BLAIR, Neb. (KMTV) — Of the 16 million Americans who answered the call to serve in World War II only around 100,000 of those veterans are still alive today.
An organization is doing its best to honor those veterans, including one right here in the Omaha area.
94-year-old Eugene Ellefson is a World War II veteran that served in the infantry and for the military police.
Wednesday morning, he had the opportunity to turn back the clock.
Dream Flights has honored more than 4,200 seniors and veterans across the country with flights since 2011.
They have only flown World War II veterans in 2021 because it is the 80th anniversary of the bombing of Pearl Harbor
“The youngest we’ve had is 93,” Dream Flights Pilot Scott DeLong said.
What makes these flights even more special is the aircraft they use.
“This is a 1942 PT-17 Stearman, and this is what all your fighter pilots, bomber pilots — everybody in World War II would’ve trained in this,” Scott said.
Dream Flights reached out to Vetter Senior Living, the parent company of Papillion Manor where Ellefson lives, to see if he would be interested.
Let’s just say he’s been waiting for this day for weeks.
“I told him about it and he said, ‘Yeah that would be good.’ So, every time I would go visit him, he would ask, ‘So when is that? What are we doing?’” Papillion Manor Enrichment Coordinator Barb Skaff said. “So I typed a sheet for him so he knew what we were doing and what was going on and every day I would go by his room and he would be reading that paper.”
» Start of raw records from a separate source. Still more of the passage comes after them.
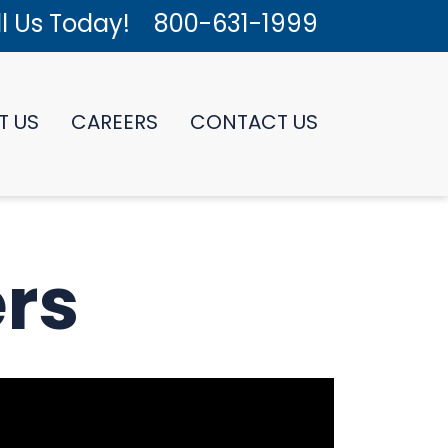
l Us Today!
800-631-1999
T US
CAREERS
CONTACT US
rs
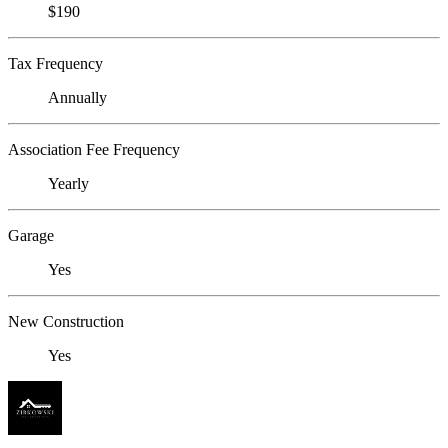
$190
Tax Frequency
Annually
Association Fee Frequency
Yearly
Garage
Yes
New Construction
Yes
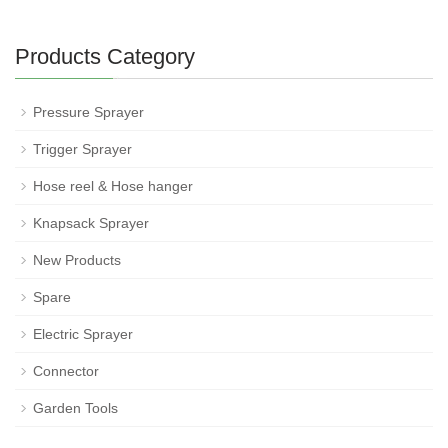
Products Category
Pressure Sprayer
Trigger Sprayer
Hose reel & Hose hanger
Knapsack Sprayer
New Products
Spare
Electric Sprayer
Connector
Garden Tools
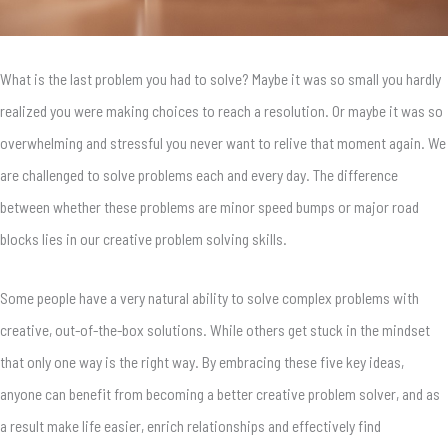
What is the last problem you had to solve? Maybe it was so small you hardly
realized you were making choices to reach a resolution. Or maybe it was so
overwhelming and stressful you never want to relive that moment again. We
are challenged to solve problems each and every day. The difference
between whether these problems are minor speed bumps or major road
blocks lies in our creative problem solving skills.
Some people have a very natural ability to solve complex problems with
creative, out-of-the-box solutions. While others get stuck in the mindset
that only one way is the right way. By embracing these five key ideas,
anyone can benefit from becoming a better creative problem solver, and as
a result make life easier, enrich relationships and effectively find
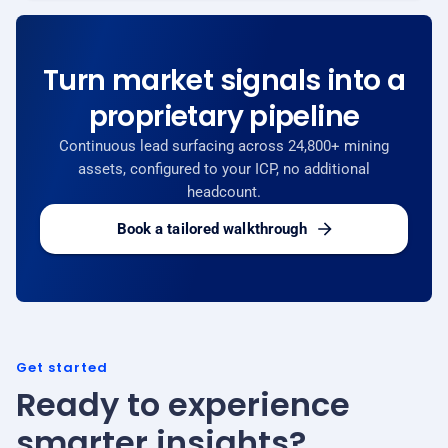
Turn market signals into a
proprietary pipeline
Continuous lead surfacing across 24,800+ mining
assets, configured to your ICP, no additional
headcount.
Book a tailored walkthrough
Get started
Ready to experience
smarter insights?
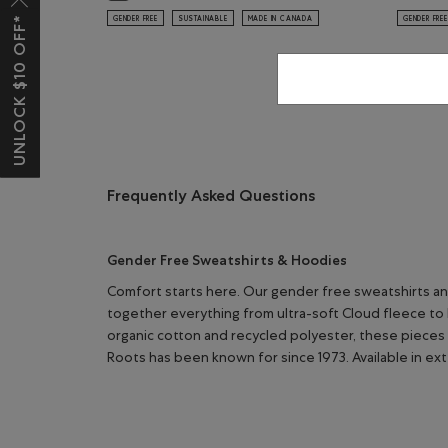
UNLOCK $10 OFF*
GENDER FREE
SUSTAINABLE
MADE IN CANADA
GENDER FREE
Frequently Asked Questions
Gender Free Sweatshirts & Hoodies
Comfort starts here. Our gender free sweatshirts an
together everything from ultra-soft Cloud fleece to 
organic cotton and recycled polyester, these pieces 
Roots has been known for since 1973. Available in ex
“Oh, this was awesome. He was looking so forward to this for so long,” Eugene’s daughter, Jane Peters said.
An experience that Dream Flights enjoys just as much.
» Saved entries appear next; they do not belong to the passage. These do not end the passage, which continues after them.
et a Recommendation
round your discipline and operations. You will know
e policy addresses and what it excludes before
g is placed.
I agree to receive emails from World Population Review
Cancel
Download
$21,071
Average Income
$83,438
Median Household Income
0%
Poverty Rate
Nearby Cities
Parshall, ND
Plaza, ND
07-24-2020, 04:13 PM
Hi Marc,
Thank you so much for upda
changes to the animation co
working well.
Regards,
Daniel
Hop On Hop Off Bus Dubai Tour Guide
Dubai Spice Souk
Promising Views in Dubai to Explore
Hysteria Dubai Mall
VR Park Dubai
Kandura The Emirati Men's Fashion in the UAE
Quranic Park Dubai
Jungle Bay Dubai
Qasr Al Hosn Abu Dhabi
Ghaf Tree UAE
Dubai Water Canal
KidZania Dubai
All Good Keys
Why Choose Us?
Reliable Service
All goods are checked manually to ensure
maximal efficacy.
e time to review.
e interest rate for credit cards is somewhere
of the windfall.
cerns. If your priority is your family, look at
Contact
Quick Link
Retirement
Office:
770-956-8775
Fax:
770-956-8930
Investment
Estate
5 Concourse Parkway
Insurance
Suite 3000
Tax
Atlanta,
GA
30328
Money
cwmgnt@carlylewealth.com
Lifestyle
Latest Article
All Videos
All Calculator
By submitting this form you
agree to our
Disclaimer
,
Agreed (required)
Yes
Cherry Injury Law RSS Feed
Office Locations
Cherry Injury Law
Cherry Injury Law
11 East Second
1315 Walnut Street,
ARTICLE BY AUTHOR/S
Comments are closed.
“When they get out of that airplane, they look like they’re ten years younger,” said Crew Chief Jann DeLong. “They love it and we love doing it for them.”
“We’ve had guys that basically cannot stand, but when it comes to this airplane, they’re like, ‘I’m going to get in there I am going to get in there somehow,’” Scott said.
After about 20 minutes in the sky, the plane landed — but there was still one thing left to do.
“All our veterans, every ride in this airplane, have signed their name on our tail. So would you walk around, and would you be so kind to sign our tail for us?” Scott asked Eugene.
“I’ll try,” Eugene said.
An incredible honor to the greatest generation who made the ultimate sacrifice.
“It’s all about Eugene and I’m just glad to be fortunate enough to have the skills to give him a ride,” Scott said.
Dream Flights says that they hope to take 1,000 World War II veterans up into the skies before the year comes to an end.